USA loten »rote Linien« aus
Von Jörg Kronauer
Offener Streit zwischen Russland und den USA hat den am Sonntag zu Ende gegangenen Gipfelreigen des südostasiatischen Staatenbundes ASEAN sowie einer ganzen Reihe anderer Staaten in der kambodschanischen Hauptstadt Phnom Penh überschattet. Die Biden-Regierung versuchte die Zusammenkünfte zu nutzen, um ihre Stellung in Südostasien auszubauen und Chinas wachsenden Einfluss in der Region zurückzudrängen. »ASEAN steht im Mittelpunkt der Indopazifikstrategie meiner Regierung«, äußerte US-Präsident Joseph Biden, der zudem eine »neue Ära der Kooperation« zwischen den Vereinigten Staaten und Südostasien ausrief.
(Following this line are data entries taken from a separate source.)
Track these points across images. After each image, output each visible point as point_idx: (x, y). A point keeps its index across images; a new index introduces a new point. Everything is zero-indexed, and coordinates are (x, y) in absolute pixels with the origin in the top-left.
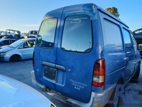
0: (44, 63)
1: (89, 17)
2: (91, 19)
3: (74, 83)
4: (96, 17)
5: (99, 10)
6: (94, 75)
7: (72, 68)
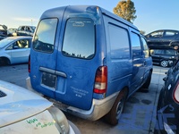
0: (42, 68)
1: (92, 21)
2: (95, 23)
3: (75, 90)
4: (100, 22)
5: (104, 14)
6: (96, 82)
7: (74, 74)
Russlands Außenminister Sergej Lawrow erklärte, »die USA und ihre Verbündeten sowie die NATO« versuchten, »diese Region zu schlucken« – »mit dem offensichtlichen Fokus darauf, China und die russischen Interessen in der Region einzugrenzen«. Lawrow nahm anstelle von Präsident Wladimir Putin am Sonntag am East Asia Summit teil, einem Gipfel von ASEAN und acht einflussreichen Pazifikanrainern.
Während der Konflikt zwischen Russland und den USA die Einigung auf eine gemeinsame Erklärung im Anschluss an den East Asia Summit unmöglich machte, kündigten etwa Indien und China jeweils einen Ausbau ihrer Zusammenarbeit mit ASEAN an. Das geht aus den Abschlusserklärungen nach dem 19. ASEAN-Indien-Gipfel sowie dem 25. ASEAN-China-Gipfel hervor, die jeweils am Samstag stattfanden. ASEAN und China stellten darin Verhandlungen über den Ausbau ihres Freihandelsabkommens in Aussicht.
Mit Spannung erwartet wird das Treffen zwischen Biden und Chinas Präsident Xi Jinping, das am Montag auf Bali stattfinden soll – unmittelbar vor dem G20-Gipfel, der dort am Dienstag beginnt. Biden und Xi kennen sich aus den vier Jahren von Anfang 2009 bis Anfang 2013, als sie gleichzeitig als Vizepräsidenten amtierten, haben sich aber seither nicht mehr persönlich getroffen. Biden erklärte, er wolle »herausfinden, wo die roten Linien« beider Staaten lägen – eine Äußerung, die auf die Bereitschaft der USA hindeutet, sich im Machtkampf gegen China dessen roten Linien zumindest gefährlich weit zu nähern.